TEXT FOR ANALYSIS below:
MIS-C is a multisystem inflammatory syndrome affecting patients aged 0 to 19 years and related to SARS -CoV-2 infection either at the time of diagnosis or in the preceding 2 to 6 weeks. The most frequent clinical features of MIS-C include fever, mucocutaneous findings, cardiac involvement (myocardial dysfunction, cardiac conduction abnormalities and shock), gastrointestinal symptoms, lymphadenopathy, and neurological manifestations. The exact incidence of this condition is unknown, and at present it is considered a rare complication of SARS-CoV-2 infection [35]. Due to its possible cardiac involvement, MIS-C is a potentially life-threatening condition in the absence of a timely treatment with immunosuppressant agents (IVIG and high dose IV steroid pulses represent the first line therapeutic approach) [36,37,38]. Our study identified a total of 3 cases of MIS-C (all younger than 10 years) out of 84 paediatric patients with proven SARS-CoV-2 infection. All patients were successfully treated with IVIG and high dose IV steroids and none required intensive care, probably as a result of a timely diagnosis and early treatment initiation in tertiary care paediatric centers.
End of TEXT FOR ANALYSIS.
SUPPLIED INFORMATION below:
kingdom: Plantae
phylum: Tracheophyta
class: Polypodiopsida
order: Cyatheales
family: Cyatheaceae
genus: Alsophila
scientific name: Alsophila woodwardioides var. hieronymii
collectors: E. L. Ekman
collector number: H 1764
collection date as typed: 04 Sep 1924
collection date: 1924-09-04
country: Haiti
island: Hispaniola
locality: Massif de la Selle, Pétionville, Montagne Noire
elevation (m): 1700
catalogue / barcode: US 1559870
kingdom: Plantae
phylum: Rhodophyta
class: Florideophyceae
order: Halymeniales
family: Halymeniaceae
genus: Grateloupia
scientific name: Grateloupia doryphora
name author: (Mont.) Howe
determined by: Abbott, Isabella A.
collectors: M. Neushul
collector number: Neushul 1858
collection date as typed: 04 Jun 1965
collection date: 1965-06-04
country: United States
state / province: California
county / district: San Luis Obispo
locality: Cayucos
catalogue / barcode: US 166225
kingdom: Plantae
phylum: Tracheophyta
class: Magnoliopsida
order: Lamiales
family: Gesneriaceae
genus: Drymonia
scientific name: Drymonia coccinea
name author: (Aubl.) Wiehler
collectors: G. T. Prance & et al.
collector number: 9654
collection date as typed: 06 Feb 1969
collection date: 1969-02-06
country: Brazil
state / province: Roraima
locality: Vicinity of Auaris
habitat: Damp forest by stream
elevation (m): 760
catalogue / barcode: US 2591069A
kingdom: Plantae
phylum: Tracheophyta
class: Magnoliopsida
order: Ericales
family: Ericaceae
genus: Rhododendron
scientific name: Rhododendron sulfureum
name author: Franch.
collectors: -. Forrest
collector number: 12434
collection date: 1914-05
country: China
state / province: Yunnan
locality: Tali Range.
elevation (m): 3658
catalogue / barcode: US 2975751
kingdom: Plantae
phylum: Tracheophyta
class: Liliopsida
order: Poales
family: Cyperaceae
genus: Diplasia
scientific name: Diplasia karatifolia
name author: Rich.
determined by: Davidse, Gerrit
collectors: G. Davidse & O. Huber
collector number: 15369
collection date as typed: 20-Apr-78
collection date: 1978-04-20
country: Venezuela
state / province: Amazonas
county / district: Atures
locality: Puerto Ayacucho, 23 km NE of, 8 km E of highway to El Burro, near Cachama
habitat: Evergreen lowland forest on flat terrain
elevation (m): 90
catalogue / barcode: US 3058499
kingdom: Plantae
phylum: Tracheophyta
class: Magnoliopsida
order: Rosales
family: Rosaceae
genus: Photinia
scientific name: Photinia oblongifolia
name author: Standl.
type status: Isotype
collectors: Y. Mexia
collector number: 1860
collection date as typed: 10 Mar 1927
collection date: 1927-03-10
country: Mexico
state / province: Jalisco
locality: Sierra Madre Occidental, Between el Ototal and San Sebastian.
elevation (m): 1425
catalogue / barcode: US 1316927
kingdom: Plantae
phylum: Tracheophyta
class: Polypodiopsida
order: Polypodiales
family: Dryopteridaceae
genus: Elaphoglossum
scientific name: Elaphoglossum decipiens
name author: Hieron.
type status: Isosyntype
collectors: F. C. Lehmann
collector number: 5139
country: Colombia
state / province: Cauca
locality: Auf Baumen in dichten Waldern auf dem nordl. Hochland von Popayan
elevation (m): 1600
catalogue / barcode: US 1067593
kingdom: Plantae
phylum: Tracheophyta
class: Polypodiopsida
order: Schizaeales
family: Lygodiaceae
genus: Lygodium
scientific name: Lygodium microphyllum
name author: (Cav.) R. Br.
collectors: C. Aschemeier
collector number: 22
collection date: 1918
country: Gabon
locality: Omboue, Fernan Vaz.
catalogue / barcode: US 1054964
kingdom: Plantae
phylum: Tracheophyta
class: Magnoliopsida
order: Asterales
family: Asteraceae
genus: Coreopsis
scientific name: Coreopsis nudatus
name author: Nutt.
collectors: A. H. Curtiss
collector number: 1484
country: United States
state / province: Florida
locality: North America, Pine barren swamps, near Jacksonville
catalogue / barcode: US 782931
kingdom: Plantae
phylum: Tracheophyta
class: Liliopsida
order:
End of SUPPLIED INFORMATION.
■ WORK REQUIRED: For each statement, decide whether the text on MIS-C supports it, answering yes or no and quoting the text's deciding words exactly: (a) MIS-C can affect patients as old as 19 years; (b) one of the three MIS-C cases identified in the study required intensive care; (c) the exact incidence of MIS-C is known.

■ WRITTEN RESPONSE:
(a) Yes: "affecting patients aged 0 to 19 years"
(b) No: "none required intensive care"
(c) No: "The exact incidence of this condition is unknown"